Edwin H. Land
The founder of the Polaroid Corp. and one of the most celebrated inventors of the Twentieth Century, Edwin Land was also a leader in advancing scientific research and education. He was also a leader in developing technologies for military intelligence, and in promoting and funding civic and philanthropic causes.
The event which gave rise to Land's career was his development during the 1920s of the polarizing sheet, which he introduced in 1932. Less costly and easier to work with than previous refractive or reflective devices, the sheet was transparent plastic whose constituent materials were so oriented that only light waves that vibrate in a particular direction could pass through.
This sheet was tradenamed Polaroid, and in 1937 Land founded Polaroid Corp. in Cambridge, Mass., to develop products based on it. Some of the best-known are sunglasses, window treatments and other anti-reflection screens, and camera filters. In 1948, Polaroid Corp. introduced the camera and special dry film for one-step photography, in which prints developed on the film almost instantly after the picture was snapped.
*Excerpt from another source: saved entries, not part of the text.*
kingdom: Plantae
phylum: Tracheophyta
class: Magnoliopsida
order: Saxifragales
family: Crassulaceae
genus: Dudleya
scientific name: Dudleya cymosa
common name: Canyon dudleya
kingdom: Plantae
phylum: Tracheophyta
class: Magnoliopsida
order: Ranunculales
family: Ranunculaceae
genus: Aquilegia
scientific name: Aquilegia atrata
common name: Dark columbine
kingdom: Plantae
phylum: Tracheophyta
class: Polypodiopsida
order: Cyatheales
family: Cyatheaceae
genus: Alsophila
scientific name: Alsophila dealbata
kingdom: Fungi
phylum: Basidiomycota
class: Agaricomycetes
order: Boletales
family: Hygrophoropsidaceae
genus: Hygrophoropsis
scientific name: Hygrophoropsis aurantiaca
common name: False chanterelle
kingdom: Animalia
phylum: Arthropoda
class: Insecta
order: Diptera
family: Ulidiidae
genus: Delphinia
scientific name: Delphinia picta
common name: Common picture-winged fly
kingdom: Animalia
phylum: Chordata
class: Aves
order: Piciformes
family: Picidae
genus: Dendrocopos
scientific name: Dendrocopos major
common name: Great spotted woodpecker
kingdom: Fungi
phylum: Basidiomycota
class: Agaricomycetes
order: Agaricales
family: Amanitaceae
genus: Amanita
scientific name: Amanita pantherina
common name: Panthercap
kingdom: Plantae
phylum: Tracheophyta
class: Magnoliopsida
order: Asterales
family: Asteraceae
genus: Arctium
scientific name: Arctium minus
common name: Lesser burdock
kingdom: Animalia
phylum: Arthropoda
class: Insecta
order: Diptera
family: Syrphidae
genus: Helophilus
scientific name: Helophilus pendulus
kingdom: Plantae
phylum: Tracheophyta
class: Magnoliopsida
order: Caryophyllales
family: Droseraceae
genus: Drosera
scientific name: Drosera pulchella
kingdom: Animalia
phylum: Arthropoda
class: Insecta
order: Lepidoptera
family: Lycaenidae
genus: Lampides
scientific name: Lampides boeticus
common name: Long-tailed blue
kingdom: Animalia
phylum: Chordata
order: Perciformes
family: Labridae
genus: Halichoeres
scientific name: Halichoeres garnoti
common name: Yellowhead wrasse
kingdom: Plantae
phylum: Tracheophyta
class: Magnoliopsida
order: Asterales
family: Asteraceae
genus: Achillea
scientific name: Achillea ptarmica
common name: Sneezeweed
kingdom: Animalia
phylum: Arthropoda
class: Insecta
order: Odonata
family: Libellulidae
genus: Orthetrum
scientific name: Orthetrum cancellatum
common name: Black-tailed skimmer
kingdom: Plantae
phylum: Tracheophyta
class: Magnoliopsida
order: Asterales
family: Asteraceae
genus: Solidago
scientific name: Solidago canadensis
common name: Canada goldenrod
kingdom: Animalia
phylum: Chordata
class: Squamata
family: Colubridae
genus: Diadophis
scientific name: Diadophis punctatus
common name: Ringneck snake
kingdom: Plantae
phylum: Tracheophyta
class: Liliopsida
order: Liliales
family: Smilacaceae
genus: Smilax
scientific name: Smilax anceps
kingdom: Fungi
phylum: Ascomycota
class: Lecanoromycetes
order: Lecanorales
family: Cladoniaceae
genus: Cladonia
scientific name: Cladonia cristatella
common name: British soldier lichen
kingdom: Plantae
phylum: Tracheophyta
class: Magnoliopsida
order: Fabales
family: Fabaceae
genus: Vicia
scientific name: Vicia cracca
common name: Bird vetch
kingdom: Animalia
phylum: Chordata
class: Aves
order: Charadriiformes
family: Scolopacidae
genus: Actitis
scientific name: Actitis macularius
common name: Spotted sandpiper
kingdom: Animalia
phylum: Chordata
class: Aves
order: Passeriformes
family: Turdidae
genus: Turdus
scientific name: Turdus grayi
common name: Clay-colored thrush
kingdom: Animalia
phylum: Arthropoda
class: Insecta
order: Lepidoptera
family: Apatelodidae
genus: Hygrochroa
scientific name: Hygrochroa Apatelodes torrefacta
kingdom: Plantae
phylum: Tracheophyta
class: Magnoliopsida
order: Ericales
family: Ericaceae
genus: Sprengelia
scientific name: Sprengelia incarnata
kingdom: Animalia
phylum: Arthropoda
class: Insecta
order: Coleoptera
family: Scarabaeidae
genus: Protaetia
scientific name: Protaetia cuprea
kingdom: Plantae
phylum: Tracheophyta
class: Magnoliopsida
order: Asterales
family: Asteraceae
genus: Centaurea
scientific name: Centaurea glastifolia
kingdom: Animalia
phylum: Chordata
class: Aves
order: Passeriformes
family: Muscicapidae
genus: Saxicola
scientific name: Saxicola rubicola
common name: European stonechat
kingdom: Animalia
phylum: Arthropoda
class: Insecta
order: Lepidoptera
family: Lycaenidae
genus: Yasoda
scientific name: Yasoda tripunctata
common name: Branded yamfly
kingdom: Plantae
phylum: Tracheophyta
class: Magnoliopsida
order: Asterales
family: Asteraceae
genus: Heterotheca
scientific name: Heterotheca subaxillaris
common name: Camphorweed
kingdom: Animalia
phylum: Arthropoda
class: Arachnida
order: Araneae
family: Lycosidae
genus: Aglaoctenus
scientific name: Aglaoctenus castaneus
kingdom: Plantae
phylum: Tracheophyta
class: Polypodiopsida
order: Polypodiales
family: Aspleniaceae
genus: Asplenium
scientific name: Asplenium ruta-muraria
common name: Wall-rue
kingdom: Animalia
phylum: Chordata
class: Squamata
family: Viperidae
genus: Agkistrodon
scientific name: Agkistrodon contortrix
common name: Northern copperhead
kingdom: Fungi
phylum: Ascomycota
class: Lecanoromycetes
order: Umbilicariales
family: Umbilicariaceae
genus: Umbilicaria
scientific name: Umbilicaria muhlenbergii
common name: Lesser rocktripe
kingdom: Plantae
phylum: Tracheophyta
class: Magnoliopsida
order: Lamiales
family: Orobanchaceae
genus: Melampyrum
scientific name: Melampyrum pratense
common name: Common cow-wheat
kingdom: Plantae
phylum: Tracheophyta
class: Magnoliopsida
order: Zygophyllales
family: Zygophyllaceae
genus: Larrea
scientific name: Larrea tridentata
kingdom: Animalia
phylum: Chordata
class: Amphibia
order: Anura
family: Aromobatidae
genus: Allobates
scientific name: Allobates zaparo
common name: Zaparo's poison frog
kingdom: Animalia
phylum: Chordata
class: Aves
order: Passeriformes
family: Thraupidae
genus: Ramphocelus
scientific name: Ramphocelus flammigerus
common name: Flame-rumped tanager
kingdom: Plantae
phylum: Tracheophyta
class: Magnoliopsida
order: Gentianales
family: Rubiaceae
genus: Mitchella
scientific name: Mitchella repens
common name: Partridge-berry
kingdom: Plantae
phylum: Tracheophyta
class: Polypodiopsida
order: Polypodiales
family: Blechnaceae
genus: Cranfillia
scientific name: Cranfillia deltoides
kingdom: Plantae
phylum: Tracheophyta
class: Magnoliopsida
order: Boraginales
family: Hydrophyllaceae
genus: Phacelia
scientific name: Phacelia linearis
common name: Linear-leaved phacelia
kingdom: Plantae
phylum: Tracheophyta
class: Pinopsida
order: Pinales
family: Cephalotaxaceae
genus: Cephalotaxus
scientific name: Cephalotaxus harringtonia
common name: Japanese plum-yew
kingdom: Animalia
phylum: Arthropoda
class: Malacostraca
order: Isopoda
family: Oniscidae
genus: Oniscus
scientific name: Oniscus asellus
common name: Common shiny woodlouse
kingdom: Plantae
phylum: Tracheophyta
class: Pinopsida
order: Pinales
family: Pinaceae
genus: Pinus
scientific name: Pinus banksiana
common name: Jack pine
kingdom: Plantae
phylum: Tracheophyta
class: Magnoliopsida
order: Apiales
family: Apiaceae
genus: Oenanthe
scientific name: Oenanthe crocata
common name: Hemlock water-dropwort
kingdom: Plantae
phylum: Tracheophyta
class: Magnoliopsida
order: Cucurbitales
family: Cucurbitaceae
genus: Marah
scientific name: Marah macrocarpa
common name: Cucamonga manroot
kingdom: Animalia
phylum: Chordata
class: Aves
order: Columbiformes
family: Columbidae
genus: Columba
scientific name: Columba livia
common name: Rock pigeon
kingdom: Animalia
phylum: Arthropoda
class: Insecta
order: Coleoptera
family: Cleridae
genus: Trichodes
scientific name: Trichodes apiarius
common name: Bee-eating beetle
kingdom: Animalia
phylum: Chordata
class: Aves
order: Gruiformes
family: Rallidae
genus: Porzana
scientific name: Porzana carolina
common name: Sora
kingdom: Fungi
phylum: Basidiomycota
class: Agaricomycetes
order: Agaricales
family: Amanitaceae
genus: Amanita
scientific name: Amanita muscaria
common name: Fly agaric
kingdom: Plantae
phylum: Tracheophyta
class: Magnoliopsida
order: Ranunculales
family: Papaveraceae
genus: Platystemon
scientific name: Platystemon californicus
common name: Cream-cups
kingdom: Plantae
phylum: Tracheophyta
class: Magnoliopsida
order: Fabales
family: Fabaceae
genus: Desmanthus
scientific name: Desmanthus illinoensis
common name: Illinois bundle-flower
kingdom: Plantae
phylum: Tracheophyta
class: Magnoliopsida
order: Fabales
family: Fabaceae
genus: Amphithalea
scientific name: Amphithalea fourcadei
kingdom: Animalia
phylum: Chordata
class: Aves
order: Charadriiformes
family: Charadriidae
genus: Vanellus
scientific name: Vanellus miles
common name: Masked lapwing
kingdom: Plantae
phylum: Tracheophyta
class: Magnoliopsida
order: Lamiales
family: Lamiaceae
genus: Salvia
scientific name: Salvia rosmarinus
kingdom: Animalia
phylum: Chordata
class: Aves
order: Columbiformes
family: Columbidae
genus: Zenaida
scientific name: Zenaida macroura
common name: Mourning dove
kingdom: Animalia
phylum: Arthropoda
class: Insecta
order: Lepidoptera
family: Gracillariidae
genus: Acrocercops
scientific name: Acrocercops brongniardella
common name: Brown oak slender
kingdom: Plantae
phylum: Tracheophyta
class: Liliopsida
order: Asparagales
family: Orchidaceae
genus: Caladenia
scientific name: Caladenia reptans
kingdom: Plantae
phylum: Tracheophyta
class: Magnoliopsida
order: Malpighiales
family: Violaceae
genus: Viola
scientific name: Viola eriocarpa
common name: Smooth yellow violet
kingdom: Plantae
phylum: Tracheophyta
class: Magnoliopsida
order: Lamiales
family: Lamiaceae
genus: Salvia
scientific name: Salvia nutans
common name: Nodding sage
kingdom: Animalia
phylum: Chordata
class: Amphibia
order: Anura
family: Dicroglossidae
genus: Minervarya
Born in Bridgeport, Conn., Land attended Harvard University. Between 1947 and 1980, he received 15 honorary doctorates. He served as president of the National Academy of Sciences from 1951 to 1953, was made a foreign member of the Royal Society in 1986, and held many other fellowhips and honorary memberships. He received 54 honorary awards, including the Presidential Medal of Freedom.
For many years he was a benefactor to scientific research, public tele-vision, education innovation at Harvard and MIT, and community programs in health, the arts, and other fields.